Elle tire sur le rouleau, brutalement d'abord, puis plus doucement lorsqu'elle se rend compte que la mèche est bien accrochée. Elle s'agite dans le petit ascenseur, donne des coups de coude à la jeune femme sans s'en rendre compte. Son sac la gêne dans ses mouvements. Ce satané rouleau est emmêlé. Prise de panique, elle tente de se raisonner. Non. Non. Pas maintenant. Elle sent la transpiration le long de sa colonne vertébrale. Elle voit le visage de son gentil voisin beaucoup trop près, ses yeux soudain trop ronds, trop bleus, son nez étonnamment grand. Éloigne-toi. S'il te plaît. Les crises surgissent toujours quand elle ne s'y attend pas, et l'expérience, la volonté, Dieu, les fleurs de Bach, la méditation, l'hypnose, n'y font rien. Le whisky a pu aider, autrefois, mais ce n'était évidemment pas une solution pérenne et elle a dû y renoncer. Encore et toujours, elle reste ce petit fétu de paille embarqué sur le torrent grondant de sa vie, ballotée, malmenée, projetée sur les cailloux, laissée pour morte, échouée sur le rivage, merveilleusement flottante et légère aussi, parfois, souvent même, reconnaissons-le. Son existence a toujours été un grand huit. Elle est habituée, mais si lasse. Tout allait bien, et il a fallu qu'un maudit bigoudi s'en mêle, Seigneur, pourquoi ?

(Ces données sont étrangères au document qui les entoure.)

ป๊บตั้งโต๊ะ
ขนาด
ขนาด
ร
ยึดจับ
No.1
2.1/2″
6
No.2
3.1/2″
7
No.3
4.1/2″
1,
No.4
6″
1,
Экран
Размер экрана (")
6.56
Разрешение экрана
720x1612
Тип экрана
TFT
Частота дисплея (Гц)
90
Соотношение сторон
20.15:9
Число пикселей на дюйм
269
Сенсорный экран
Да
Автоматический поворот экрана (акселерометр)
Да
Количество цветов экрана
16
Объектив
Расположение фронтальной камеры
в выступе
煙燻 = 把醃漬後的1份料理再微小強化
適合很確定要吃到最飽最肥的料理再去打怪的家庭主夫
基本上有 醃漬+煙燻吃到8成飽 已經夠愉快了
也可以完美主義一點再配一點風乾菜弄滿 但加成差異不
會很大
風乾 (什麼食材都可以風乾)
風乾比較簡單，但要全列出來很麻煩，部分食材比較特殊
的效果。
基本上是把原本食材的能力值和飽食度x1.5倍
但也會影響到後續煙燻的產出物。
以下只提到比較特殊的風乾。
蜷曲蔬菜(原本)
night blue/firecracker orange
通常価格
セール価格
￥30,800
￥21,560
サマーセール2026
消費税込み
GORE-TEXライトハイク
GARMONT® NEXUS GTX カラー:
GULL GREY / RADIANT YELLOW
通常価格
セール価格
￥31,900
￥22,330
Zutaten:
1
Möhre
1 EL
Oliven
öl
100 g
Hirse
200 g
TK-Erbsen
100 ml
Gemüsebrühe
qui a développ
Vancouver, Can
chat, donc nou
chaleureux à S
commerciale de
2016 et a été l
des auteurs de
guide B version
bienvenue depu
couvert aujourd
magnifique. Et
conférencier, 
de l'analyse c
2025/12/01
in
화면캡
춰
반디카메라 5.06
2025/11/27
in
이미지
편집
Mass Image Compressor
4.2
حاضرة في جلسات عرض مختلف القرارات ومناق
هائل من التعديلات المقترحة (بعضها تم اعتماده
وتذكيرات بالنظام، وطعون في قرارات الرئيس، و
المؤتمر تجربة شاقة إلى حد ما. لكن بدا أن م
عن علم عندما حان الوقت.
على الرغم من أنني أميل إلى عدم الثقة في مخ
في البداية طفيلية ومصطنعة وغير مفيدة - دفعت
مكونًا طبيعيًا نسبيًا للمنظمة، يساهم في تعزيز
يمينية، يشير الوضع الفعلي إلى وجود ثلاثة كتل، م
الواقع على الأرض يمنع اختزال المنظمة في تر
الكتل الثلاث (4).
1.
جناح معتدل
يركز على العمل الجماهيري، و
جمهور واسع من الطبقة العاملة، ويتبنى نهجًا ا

Soudain, l'ascenseur s'immobilise dans une sorte de régurgitation métallique. Rez-de-chaussée.
— Comment pouvons-nous vous aider, madame Lefranc ? lui demande Justine dans un sourire si doux – Justine ! Ça lui est revenu.
— Pas du tout, pas du tout, tout va bien, parvient-elle à vocaliser un peu trop gaiment. Filez ! Bonne journée mes enfants !
Le couple s'éloigne dans le hall, vaguement hésitant, sort dans la rue.
Célina Lefranc laisse les portes de l'ascenseur se refermer devant elle. Ses oreilles bourdonnent, ses mains picotent, elle est passée de l'autre côté, cet espace aquatique qu'elle connait si bien. Il faut juste se laisser porter par la vague, attendre le reflux. Elle réappuie lentement sur le bouton du cinquième étage. Le bigoudi tombé de côté le long de son front la gratte. Elle ira au cimetière demain. Rien de grave.